- **Document excerpt**:
"""
Why does it take so long for my computer to start up?
Good question. And without actually seeing YOUR computer, I can’t know for sure. But one of the most frequent causes of a computer being slow to start up is that there are a bunch of programs trying their best to start up right along with Windows.

Have a look at the System Tray (also called Notification Area) by the clock in the lower right part of your screen. If you see RealPlayer, QuickTime, AOL or MSN Messenger, photo or scanner programs and the like, you can keep those from loading with Windows and from running all the time. You can still use those programs whenever you need them.

To see what programs load when you start Windows:

  • Click Start Run
  • Type “msconfig” without the quote marks
  • Press Enter
  • Click on the Startup tab
  • You will see a list of programs that load when Windows starts. If you know or can guess what those programs are, clearing the checkmark next to a program will stop it from loading at Windows startup.
  • OK your way out.
"""
- **Listed records**:
"""
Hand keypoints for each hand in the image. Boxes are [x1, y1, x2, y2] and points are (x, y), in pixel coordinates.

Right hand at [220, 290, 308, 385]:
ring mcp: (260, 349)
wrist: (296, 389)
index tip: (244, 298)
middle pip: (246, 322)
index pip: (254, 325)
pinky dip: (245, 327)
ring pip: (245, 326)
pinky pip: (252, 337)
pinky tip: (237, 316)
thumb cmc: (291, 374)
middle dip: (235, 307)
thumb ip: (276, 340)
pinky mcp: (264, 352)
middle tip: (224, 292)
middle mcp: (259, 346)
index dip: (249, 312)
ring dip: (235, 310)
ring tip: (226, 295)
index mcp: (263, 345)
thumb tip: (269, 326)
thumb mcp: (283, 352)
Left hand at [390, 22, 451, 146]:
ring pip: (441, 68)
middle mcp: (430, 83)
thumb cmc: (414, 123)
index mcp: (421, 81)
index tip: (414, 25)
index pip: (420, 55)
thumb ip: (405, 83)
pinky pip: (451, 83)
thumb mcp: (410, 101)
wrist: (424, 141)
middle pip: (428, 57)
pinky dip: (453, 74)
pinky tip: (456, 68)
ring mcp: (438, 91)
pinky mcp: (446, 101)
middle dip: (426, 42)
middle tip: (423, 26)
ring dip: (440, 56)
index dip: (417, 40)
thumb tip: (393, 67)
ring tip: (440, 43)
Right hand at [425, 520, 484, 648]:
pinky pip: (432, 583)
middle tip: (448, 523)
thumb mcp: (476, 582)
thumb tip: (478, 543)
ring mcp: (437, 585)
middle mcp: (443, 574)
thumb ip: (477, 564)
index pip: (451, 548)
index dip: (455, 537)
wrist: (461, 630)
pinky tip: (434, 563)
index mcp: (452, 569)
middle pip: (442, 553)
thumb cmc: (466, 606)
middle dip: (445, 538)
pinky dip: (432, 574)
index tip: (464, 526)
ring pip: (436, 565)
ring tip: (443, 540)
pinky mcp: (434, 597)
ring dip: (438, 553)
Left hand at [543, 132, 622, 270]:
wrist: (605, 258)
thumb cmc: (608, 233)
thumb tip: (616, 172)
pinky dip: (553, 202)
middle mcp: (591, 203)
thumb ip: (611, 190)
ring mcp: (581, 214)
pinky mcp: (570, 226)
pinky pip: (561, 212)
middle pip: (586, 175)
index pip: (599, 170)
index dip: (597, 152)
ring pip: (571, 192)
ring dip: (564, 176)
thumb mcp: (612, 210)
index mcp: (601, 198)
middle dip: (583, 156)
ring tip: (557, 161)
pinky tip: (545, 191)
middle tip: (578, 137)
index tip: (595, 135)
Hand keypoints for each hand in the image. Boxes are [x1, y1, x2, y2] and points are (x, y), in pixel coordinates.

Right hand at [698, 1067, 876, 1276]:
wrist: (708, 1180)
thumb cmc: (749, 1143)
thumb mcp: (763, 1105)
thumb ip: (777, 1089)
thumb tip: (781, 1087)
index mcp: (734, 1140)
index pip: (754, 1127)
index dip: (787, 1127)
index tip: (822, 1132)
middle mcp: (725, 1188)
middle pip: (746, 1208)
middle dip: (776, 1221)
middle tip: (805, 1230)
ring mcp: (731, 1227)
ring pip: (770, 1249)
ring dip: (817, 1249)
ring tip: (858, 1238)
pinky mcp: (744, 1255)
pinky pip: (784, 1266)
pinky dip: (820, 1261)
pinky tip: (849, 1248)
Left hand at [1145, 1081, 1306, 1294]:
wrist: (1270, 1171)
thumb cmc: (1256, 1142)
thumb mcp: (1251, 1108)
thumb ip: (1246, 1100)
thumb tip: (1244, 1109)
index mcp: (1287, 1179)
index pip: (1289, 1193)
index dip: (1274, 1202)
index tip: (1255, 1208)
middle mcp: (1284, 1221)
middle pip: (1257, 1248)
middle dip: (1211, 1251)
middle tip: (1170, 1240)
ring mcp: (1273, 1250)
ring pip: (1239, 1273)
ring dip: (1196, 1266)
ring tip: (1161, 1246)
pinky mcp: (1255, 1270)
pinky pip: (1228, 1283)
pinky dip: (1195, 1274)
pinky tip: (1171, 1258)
"""
- **Problem set**:
1) Please rewrite the part of the startup tip that opens with the words containing "Good question. And" and closes with "you need them.", replacing "System Tray" with "Notification Tray".
2) In the startup tip, what other name is given for the System Tray?
This material has no connection to the startup tip.

- **Numbered responses**:
1)
Good question. And without actually seeing YOUR computer, I can’t know for sure. But one of the most frequent causes of a computer being slow to start up is that there are a bunch of programs trying their best to start up right along with Windows.

Have a look at the Notification Tray (also called Notification Area) by the clock in the lower right part of your screen. If you see RealPlayer, QuickTime, AOL or MSN Messenger, photo or scanner programs and the like, you can keep those from loading with Windows and from running all the time. You can still use those programs whenever you need them.

2) Notification Area